Keeping up gets tuff...... Bigger houses,  more stuff,  working and working more, neglecting both himself, family and relationships, never feeling satisfied and happy,  unable to sleep.  Yep, sort of the typical American Model.

Not being able to say NO, taking on responsibilities and big projects adding to the MUST DO list just adds to the insurmountable stress level.

Ultimately coming to the conclusion that it is the small and simple things that are important.  The struggle out of depression and getting  the motivation  for living a life without being the one "running the entire show",  allowing himself just "to be" it is an intricate journey.  Written in beautiful verbiage and very poetically.  It is amazing how hard we can be on ourselves.  Placing the bar for personal success so high it becomes totally unobtainable!

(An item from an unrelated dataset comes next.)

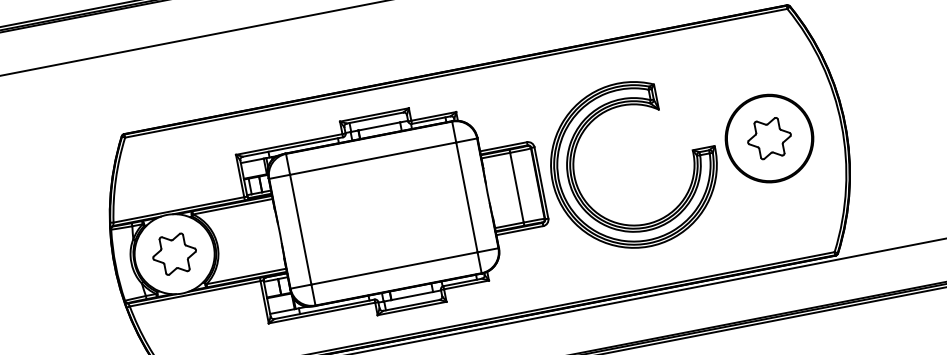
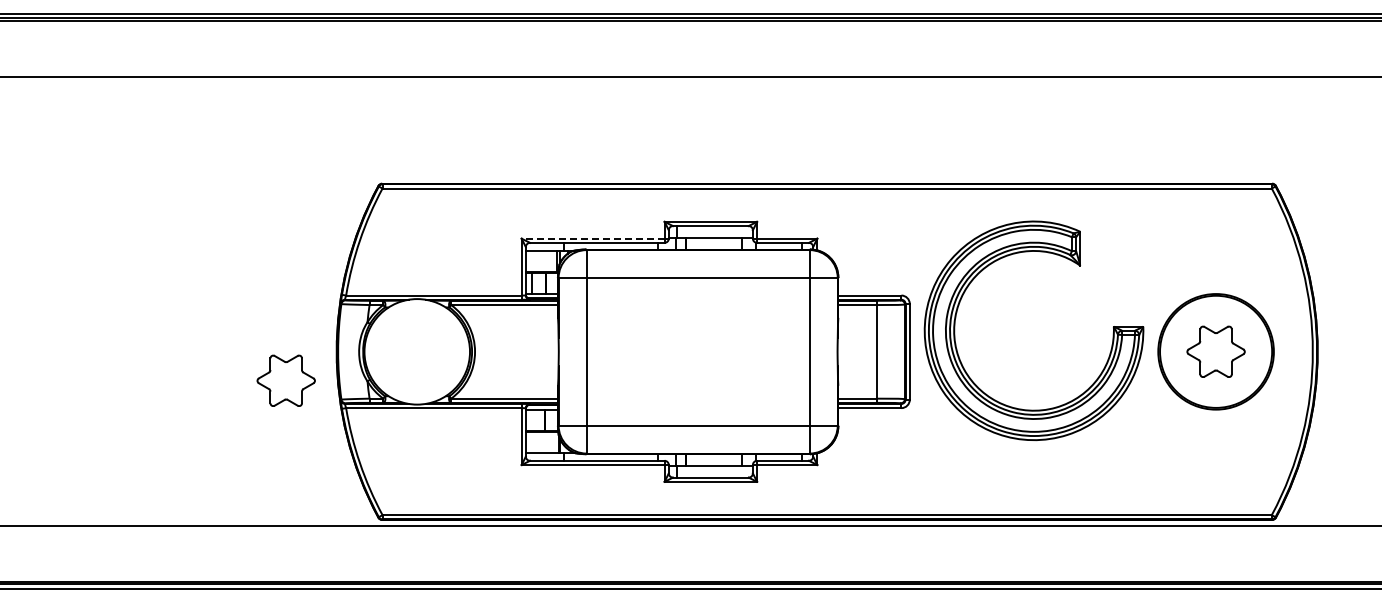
line: (288, 144) -> (592, 238), solid -> dashed
part: (575, 151) -> (962, 298), moved
part: (174, 254) -> (285, 380), moved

For a person especially a man here in this society, to be so honest about his feelings, to actually say what he feels and what he thinks for everyone to see,  is very refreshing to me.  This is not a society where that is common.  Here you buck  up, stiff upper lip, you "feel fine" even when you don't.

Don't ask for praise and or encouragement.  That is something only given to children and imbeciles I have been told.

For us who are used to people cheering each other on we find this lack of support difficult to live with.  It is not only us who feel this way, but apparently Bo has experienced this as I would think other people here have.  Speak your heart!  That would be good advice to follow.  Don't just shove what you feel down.  Don't  forget to give yourself some room to do what YOU want.  Be kind.  Let's "lift each other up"!   Of course there are those who never learned how......... sad!  Poor insensitive souls.

Reading this last book,  it's words have given me some  insight into a mans very difficult journey through life with all it's expectations.  What seemed totally dark and black gives way to hope and light.  An ending with much  hope for brighter days ahead.

This  authors desire is to help others.  To keep someone else from staying on "the hamster wheel" too long.  To stop the "workaholic behavior" before  total burn out has set in.

I learned a bit more about  the human condition and the common humanity encompassing the experience of being human in a social, cultural and personal context.  What complex individuals we are.

A life without books.......No Way.  Now I'll go sit in the tub.

1 comment:

  1. Don’t fall asleep while reading in the tub, especially if you borrowed the book from the library and have to take it back, all swollen and wrinkly from its bubble bath.

    Oh, and don’t read a Kindle in the tub either. They don’t get wrinkly, but they DO get very dark after their bath.